Retype the records exactly, with nothing added or dropped.

=== Study material ===

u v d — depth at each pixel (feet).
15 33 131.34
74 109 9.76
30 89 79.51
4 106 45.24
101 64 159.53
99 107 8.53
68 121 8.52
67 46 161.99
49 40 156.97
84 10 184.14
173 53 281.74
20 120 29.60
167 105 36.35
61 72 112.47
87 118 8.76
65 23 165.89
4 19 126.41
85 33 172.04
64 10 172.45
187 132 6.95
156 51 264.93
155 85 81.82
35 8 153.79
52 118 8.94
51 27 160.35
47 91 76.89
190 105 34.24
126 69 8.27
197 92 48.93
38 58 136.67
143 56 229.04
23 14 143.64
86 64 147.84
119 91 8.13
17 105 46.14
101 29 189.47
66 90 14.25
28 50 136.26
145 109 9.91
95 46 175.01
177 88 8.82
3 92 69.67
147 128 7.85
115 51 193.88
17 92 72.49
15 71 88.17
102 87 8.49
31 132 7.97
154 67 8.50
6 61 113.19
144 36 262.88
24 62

===

# [Output below]
u v d — depth at each pixel (feet).
15 33 131.34
74 109 9.76
30 89 79.51
4 106 45.24
101 64 159.53
99 107 8.53
68 121 8.52
67 46 161.99
49 40 156.97
84 10 184.14
173 53 281.74
20 120 29.60
167 105 36.35
61 72 112.47
87 118 8.76
65 23 165.89
4 19 126.41
85 33 172.04
64 10 172.45
187 132 6.95
156 51 264.93
155 85 81.82
35 8 153.79
52 118 8.94
51 27 160.35
47 91 76.89
190 105 34.24
126 69 8.27
197 92 48.93
38 58 136.67
143 56 229.04
23 14 143.64
86 64 147.84
119 91 8.13
17 105 46.14
101 29 189.47
66 90 14.25
28 50 136.26
145 109 9.91
95 46 175.01
177 88 8.82
3 92 69.67
147 128 7.85
115 51 193.88
17 92 72.49
15 71 88.17
102 87 8.49
31 132 7.97
154 67 8.50
6 61 113.19
144 36 262.88
24 62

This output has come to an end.